Disclaimer: I don't own 'Coraline', the novel or any of its characters. Neil Gaiman does.

Summary: When her daughter goes missing, Mel Jones thinks about the years she's spent with her and the mistakes she's made. Oneshot at the moment, but might continue if people like it!

Disappear

I remember with perfect clarity the day she was born. Doesn't every mother remember?

I thought she had the biggest, bluest eyes I'd ever seen – so beautiful! – I couldn't help hoping they stayed that colour. But they're hazel now, like mine. Only while her eyes have always been sharp and curious, mine just look tired.

She cried this tiny, thin little cry and reached up to me with little hands splayed like five-pointed stars. And I hardly dared to believe she was mine.

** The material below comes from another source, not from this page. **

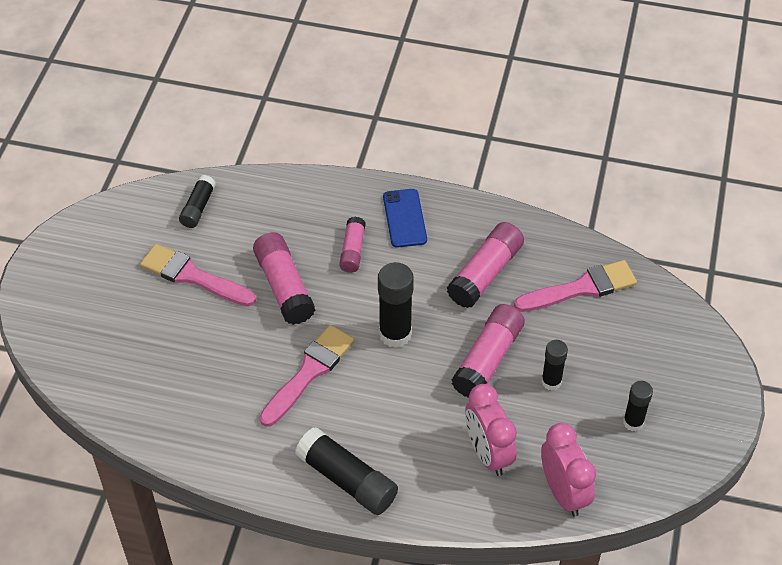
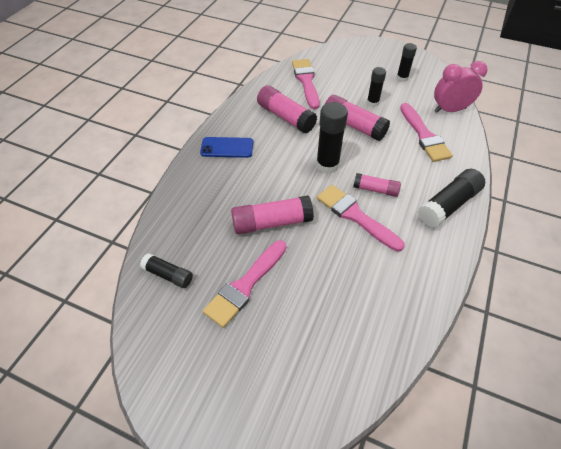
camera: 80 degrees left, 0 degrees up
(352, 251) = (248, 178): pink glue stick -> pink glue stick (375, 190)
(488, 453) = (424, 135): pink clock -> pink brush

Charlie wanted to name her Mae, after his grandmother who had died when he was quite young, and I wanted to respect that, but I also wanted something extra special for my daughter, who I was sure would grow up to be extraordinary.

Coraline.

It has a ring to it, doesn't it? It caught my eye in one of those books you can buy to help you choose the right name for your child. Coraline. A variant of Coral. But so much more interesting and lovely. I had other ideas also, but Coraline was what we agreed on. Coraline Mae Jones.

When she got older, annoyed by people calling her Caroline by mistake, I regretted it somewhat. When she was seven, we tried shortening it to Cora, thinking that would be less confusing, but it didn't stick. Cora put me in mind of a sweet, dreamy child. Coraline was anything but. She was excitable, challenging, questioning everything. And for that, I loved her all the more.

But when she was almost nine, I decided to resume working full time. After that, I saw her less and less, and it seemed that she was always complaining at me, always trying to grab my attention. We irritated each other. Friction grew and hovered between us like an ominous swarm of wasps. She'd get home from school and go straight back out again or straight up to her room. And then, at the most inopportune of moments, she'd demand that I listened to what she had to say, or told her a story, or took her to an amusement park. And because I was working, I had to say no.

When she was eleven, without even telling me, she went and cut her lovely, long brown hair. Thick locks of it covered the bathroom floor and she sat amidst them, looking faintly surprised at her own daring. I cried, and did my best to arrange what remained of her hair into a neat bob. It was the longest time I'd spent with her in weeks, perhaps even months, and I spent the whole of it wondering what I'd done to deserve this.

The next month, it was blue. Her hair, I mean. She came home from her friend's house with box-dyed blue-black hair that gleamed when the light caught it. We started yelling at each other. It would have gone on for hours, only that I had a deadline for the leaflet I was designing. So that was that. We didn't even argue properly.

I'd thought that when we moved house, things would get better, and for a while, they did. The first few weeks we were living there, I hadn't seen much of her. She was off exploring with that odd boy Wyborn Lovat, or on her own, or visiting our various eccentric neighbours. But then, inexplicably, she started having these nightmares, and she'd slip into my bedroom in the early hours of the morning, pale and afraid. She didn't want to talk about it, so we sat and talked about other things. We made plans to visit interesting places in the area. I promised that if she did well in school, she could have the clumpy purple Dr. Martens she'd been asking for.

And until she hit fourteen, everything was more or less perfect. Yes, we had arguments, but not nearly as many as before. We were both more tolerant, more accommodating, of one another. We kept our promises. I made sure to spend more time with her. The blue hair stayed, but she let it grow back to the unruly tangle halfway down her back that I'd so loved. At school, she excelled in Art and History, and I was proud of her.

And then, at fourteen, she disappeared. My little girl was gone. I don't mean that we grew apart again – no, that would have been better, much better, than what actually happened. What I mean is, one night, when I went to sleep, I could hear her messing about in her room with lights and music and what-not. And then, in the morning when she didn't come downstairs and I went to wake her, she was gone.

Nowhere to be seen.

And on her pillow, a needle and a spool of night-dark thread.

And me standing there, wondering where on earth my daughter was. And Charlie making excuses like maybe she'd left the house early – she did that sometimes, but I couldn't believe that was what had happened – and tense, agonising hours of waiting. And calling the police. And more waiting.

I'm still waiting. It's been two years now.

My only daughter – the one I loved so fiercely – is not coming back.